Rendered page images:
+===+

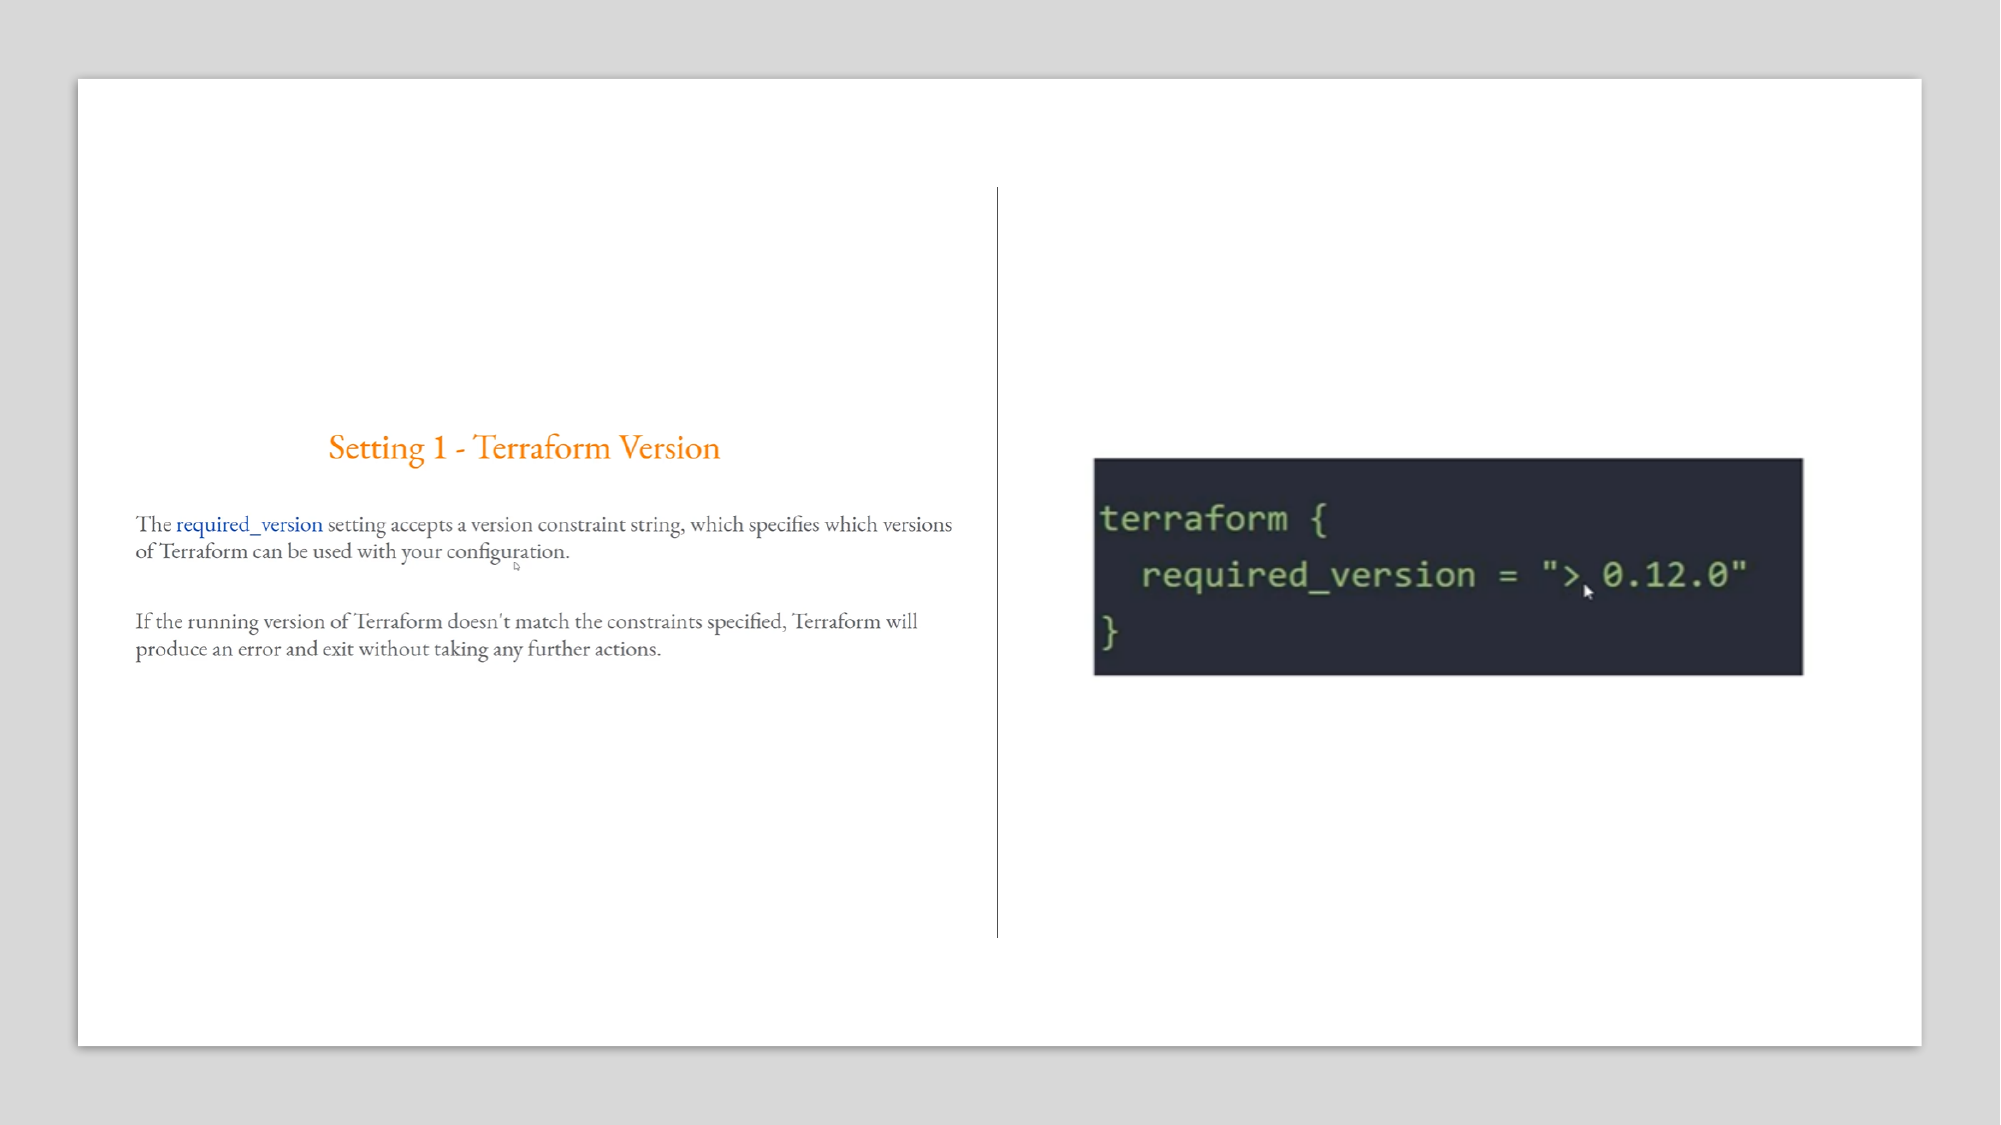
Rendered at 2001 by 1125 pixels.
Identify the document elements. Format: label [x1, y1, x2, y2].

picture [1025, 415, 1895, 709]
text_box [77, 78, 1923, 1047]
text_box [0, 0, 2000, 1125]
picture [105, 418, 975, 707]
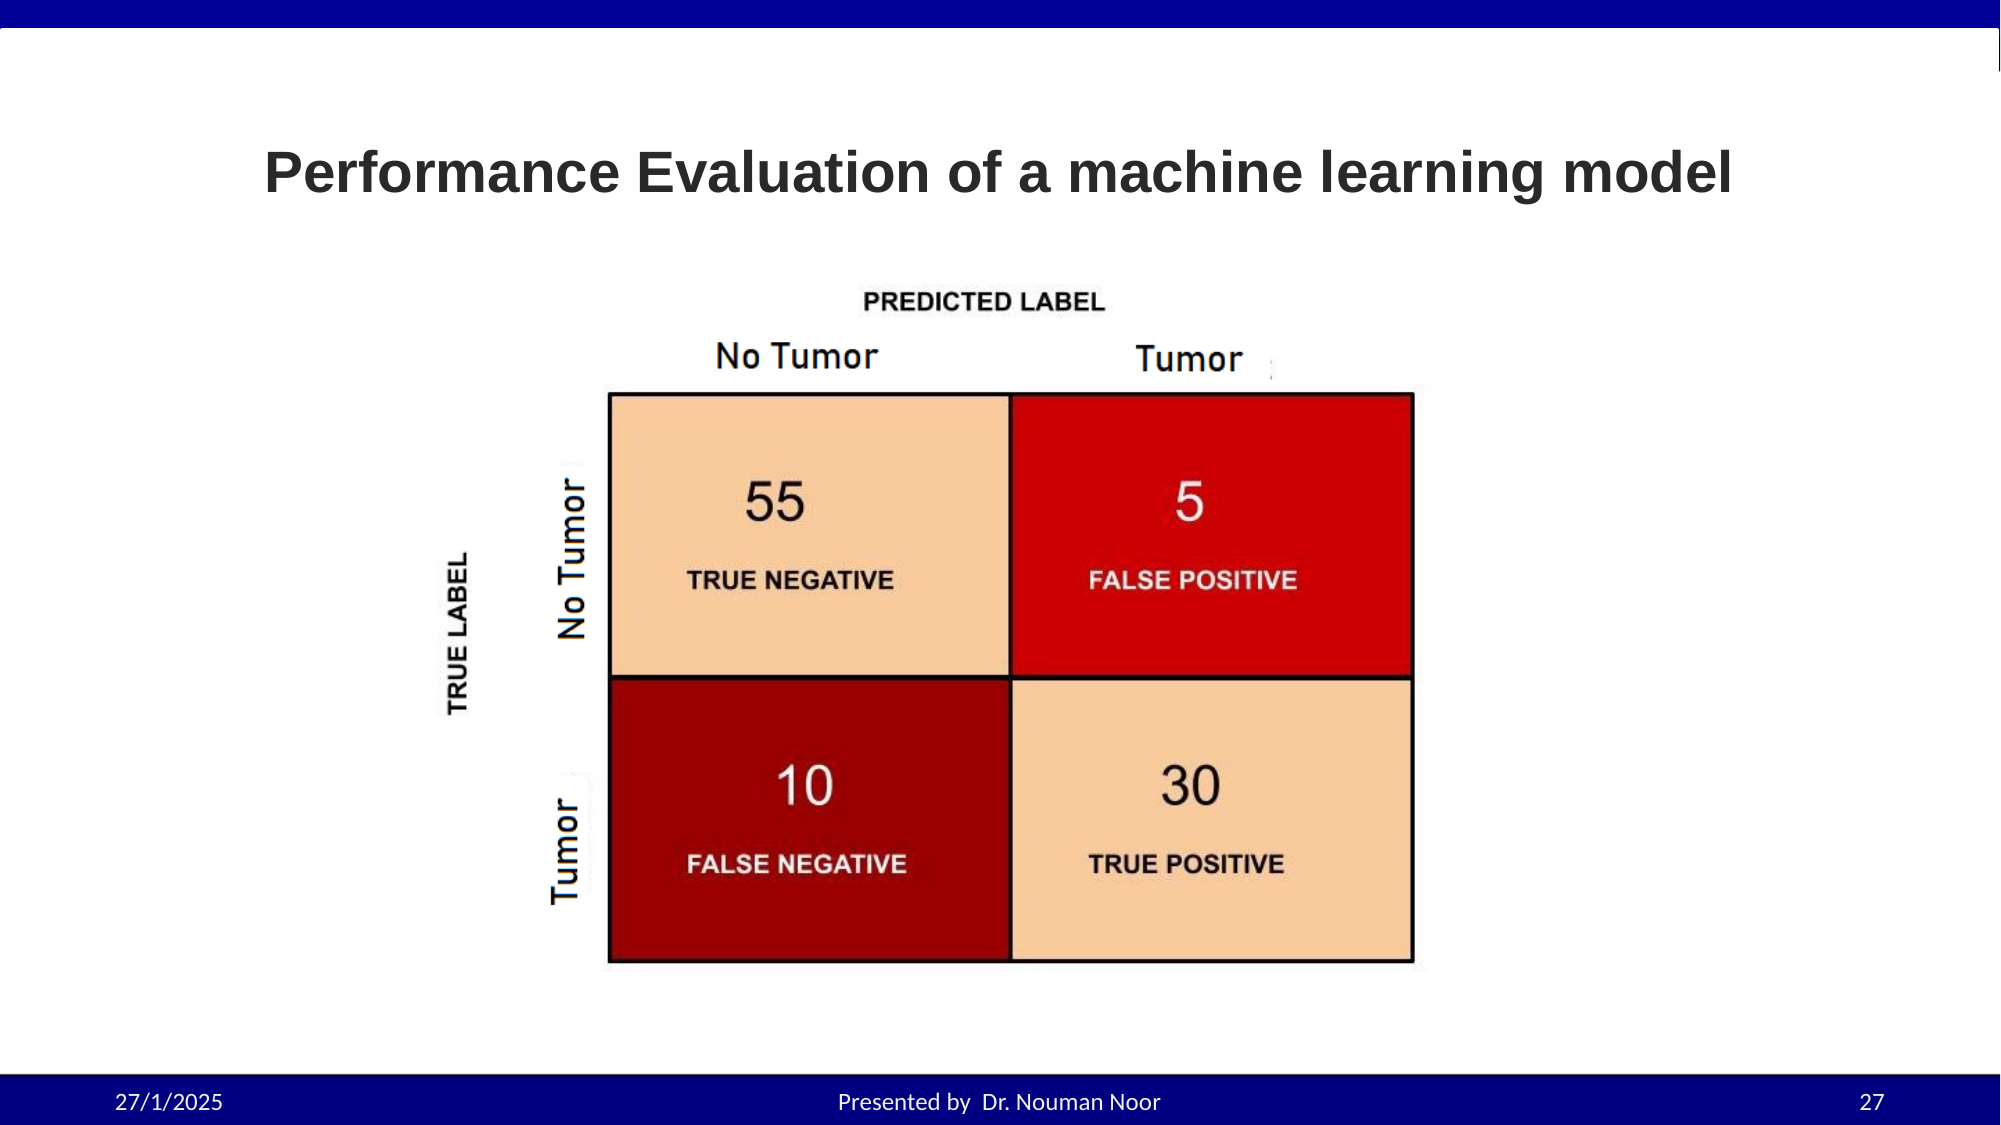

+===+

- [DIRECTIONS FOR THIS TASK]: Copy every line of the records exactly as it is written, but not the pictures.

- [SOLUTION]:
Rendered at 2001 by 1125 pixels.
Identify the document elements. Format: label [x1, y1, x2, y2].

picture [1025, 415, 1895, 709]
text_box [77, 78, 1923, 1047]
text_box [0, 0, 2000, 1125]
picture [105, 418, 975, 707]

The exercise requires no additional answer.